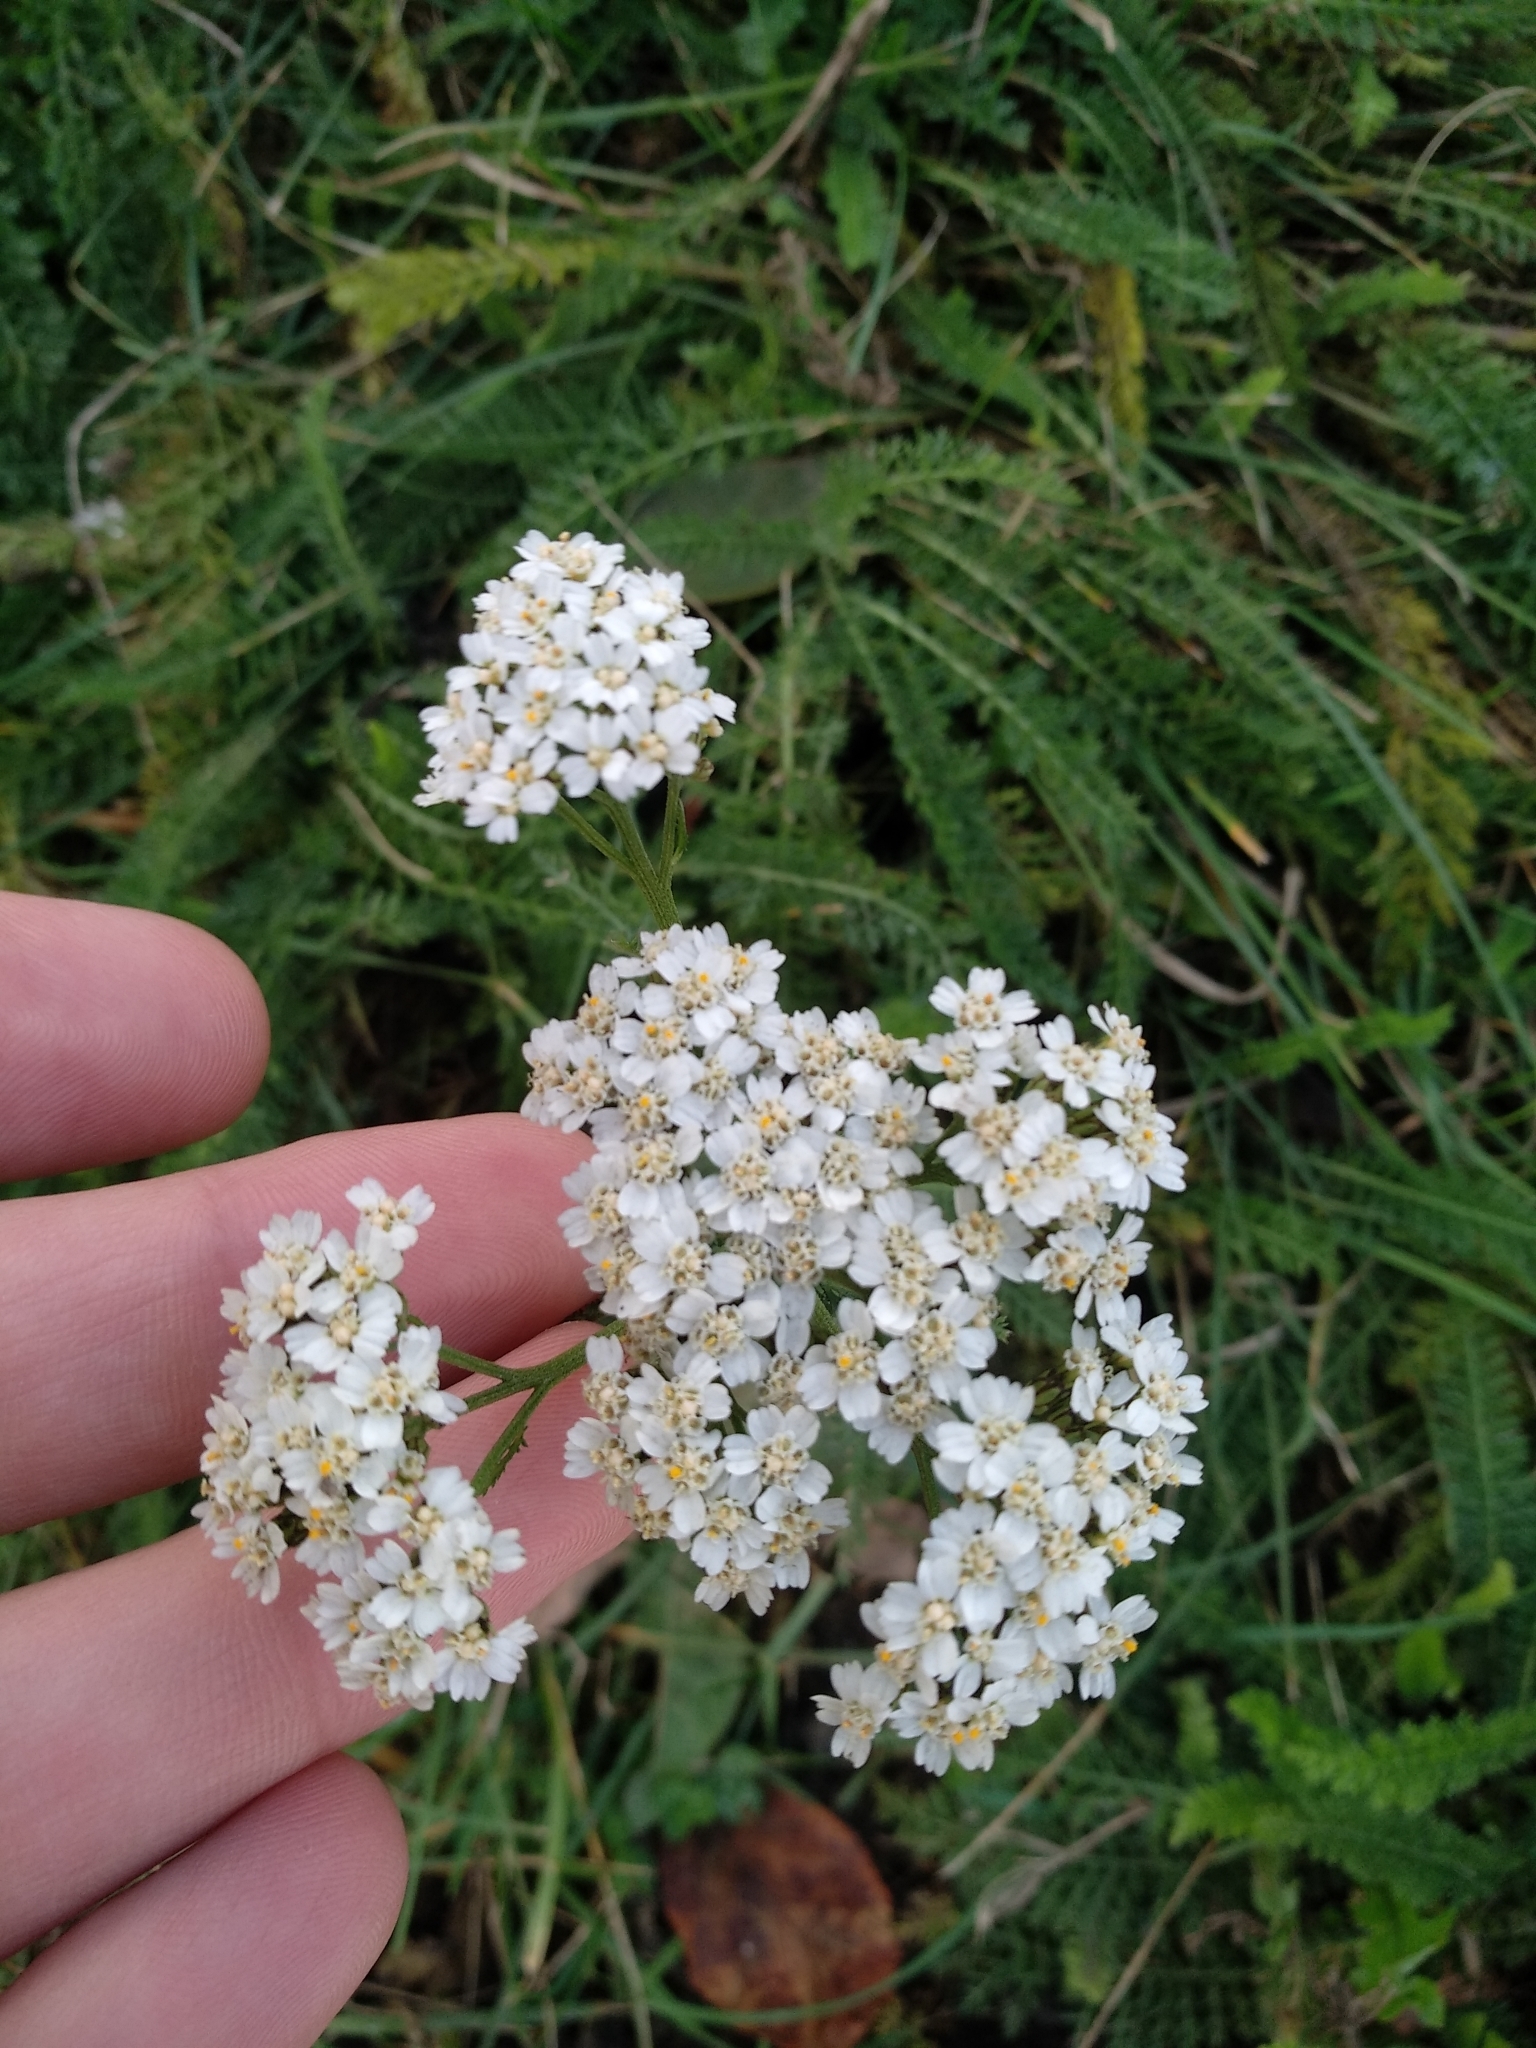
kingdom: Plantae
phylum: Tracheophyta
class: Magnoliopsida
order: Asterales
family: Asteraceae
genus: Achillea
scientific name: Achillea millefolium
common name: Yarrow
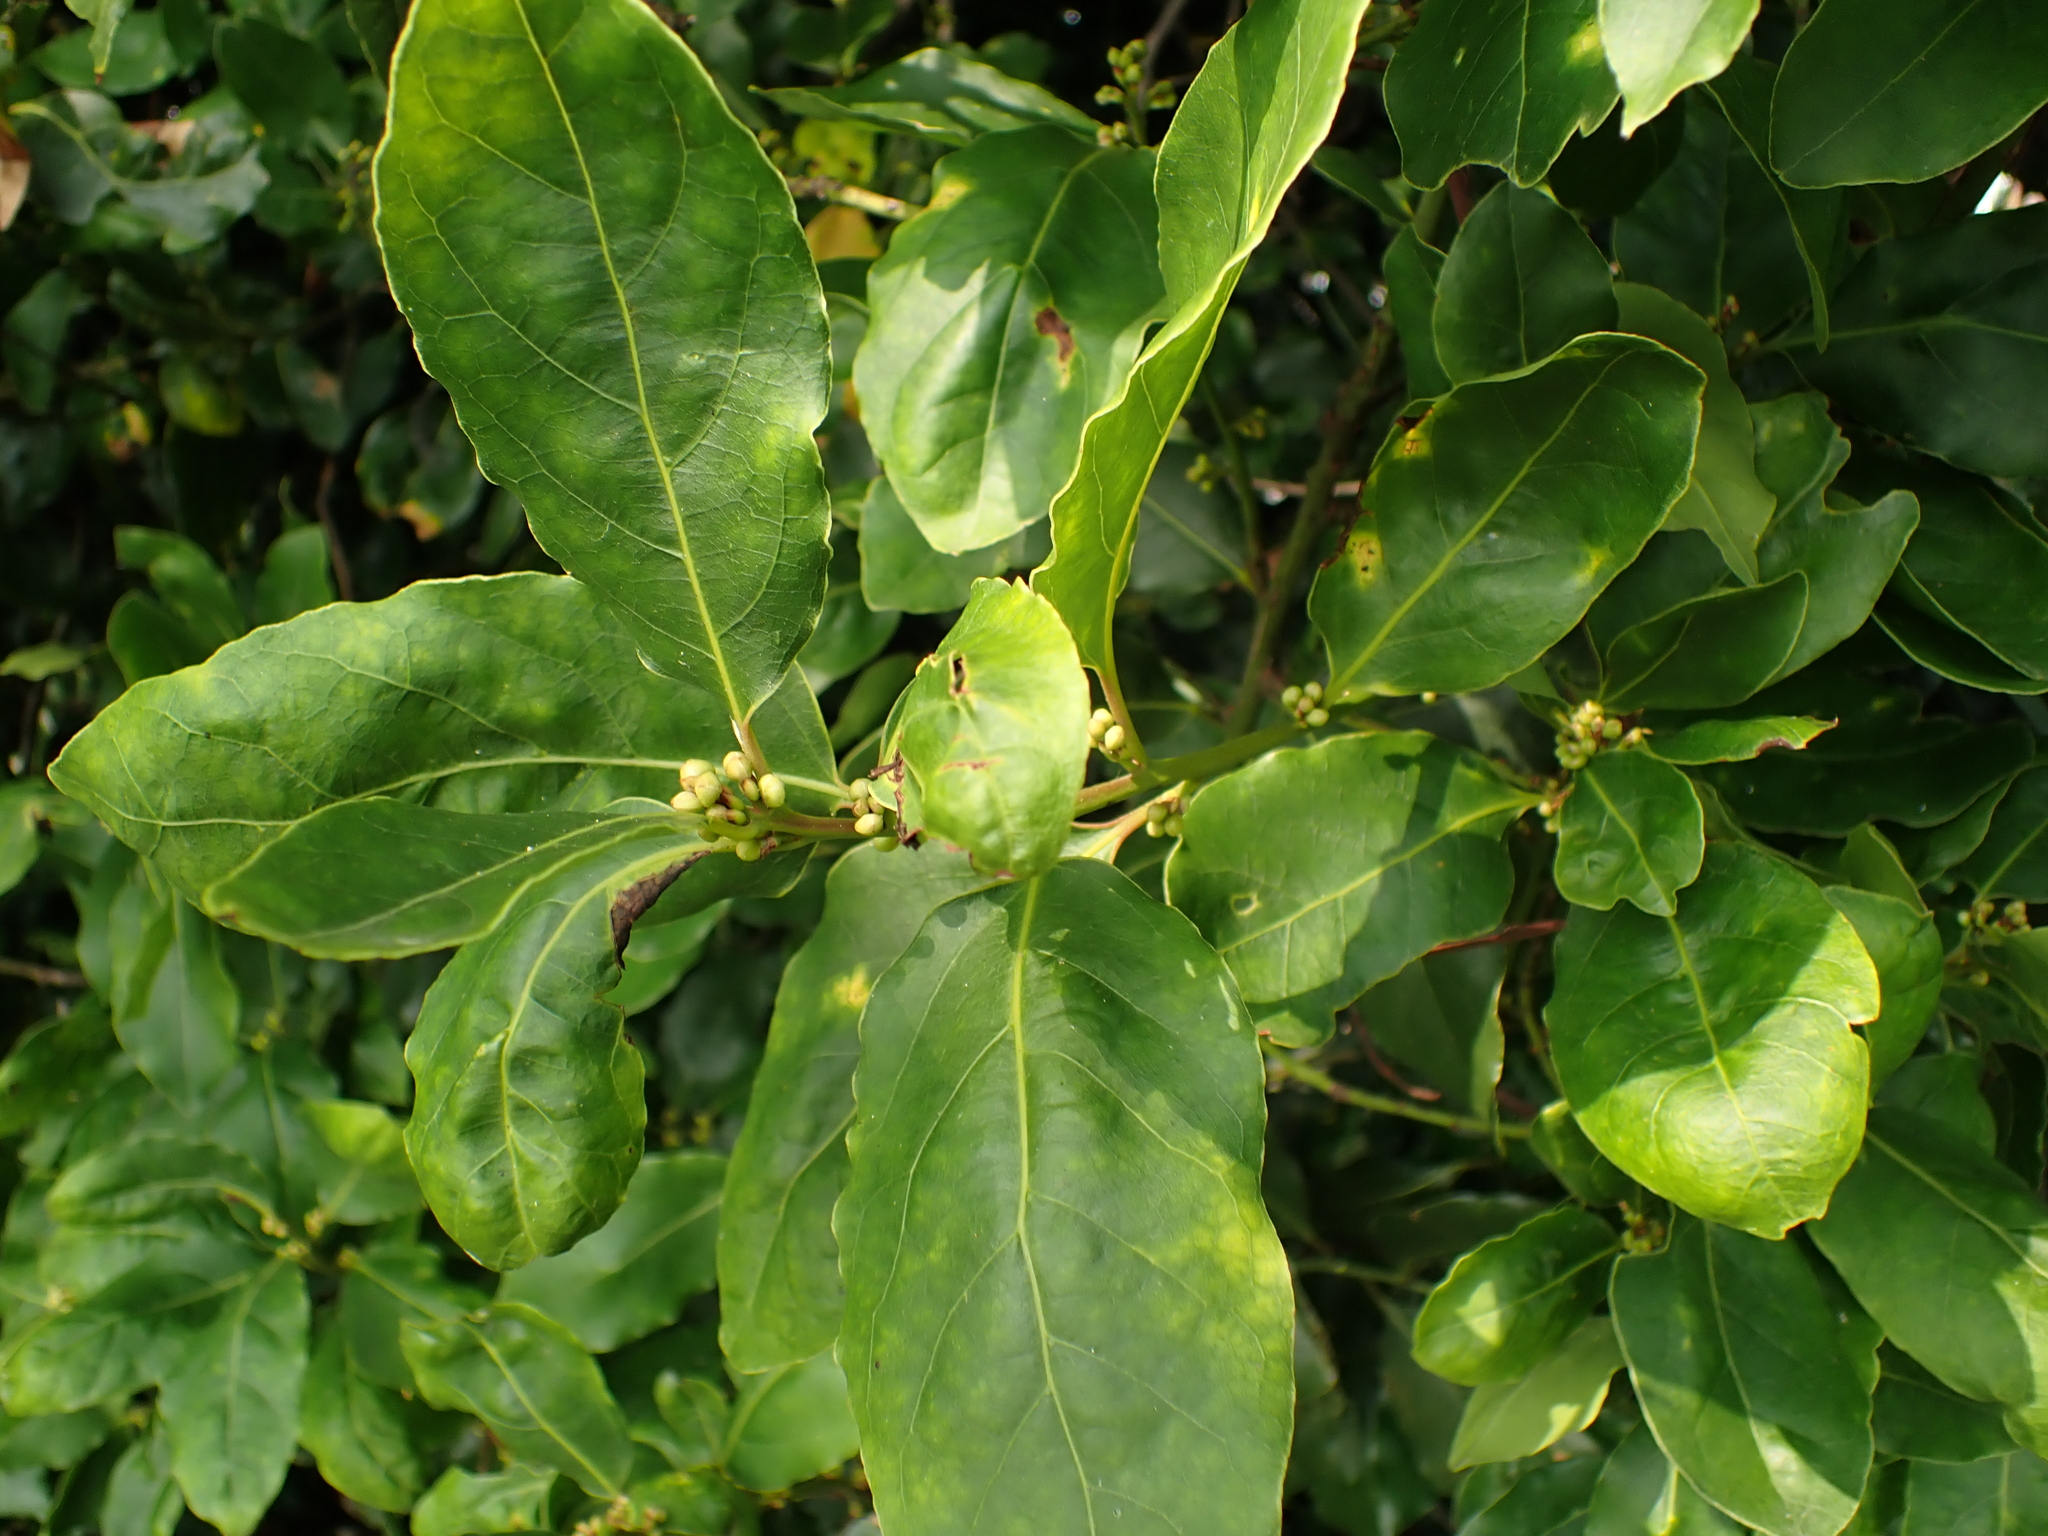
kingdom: Plantae
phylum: Tracheophyta
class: Magnoliopsida
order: Laurales
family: Lauraceae
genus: Laurus
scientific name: Laurus nobilis
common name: Bay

○ ○ ○ ○ ○

**Request**
Reproduce every line of text in the entries above word for word, leaving out the pictures.

**Exercise response**
kingdom: Plantae
phylum: Tracheophyta
class: Magnoliopsida
order: Asterales
family: Asteraceae
genus: Achillea
scientific name: Achillea millefolium
common name: Yarrow
kingdom: Plantae
phylum: Tracheophyta
class: Magnoliopsida
order: Laurales
family: Lauraceae
genus: Laurus
scientific name: Laurus nobilis
common name: Bay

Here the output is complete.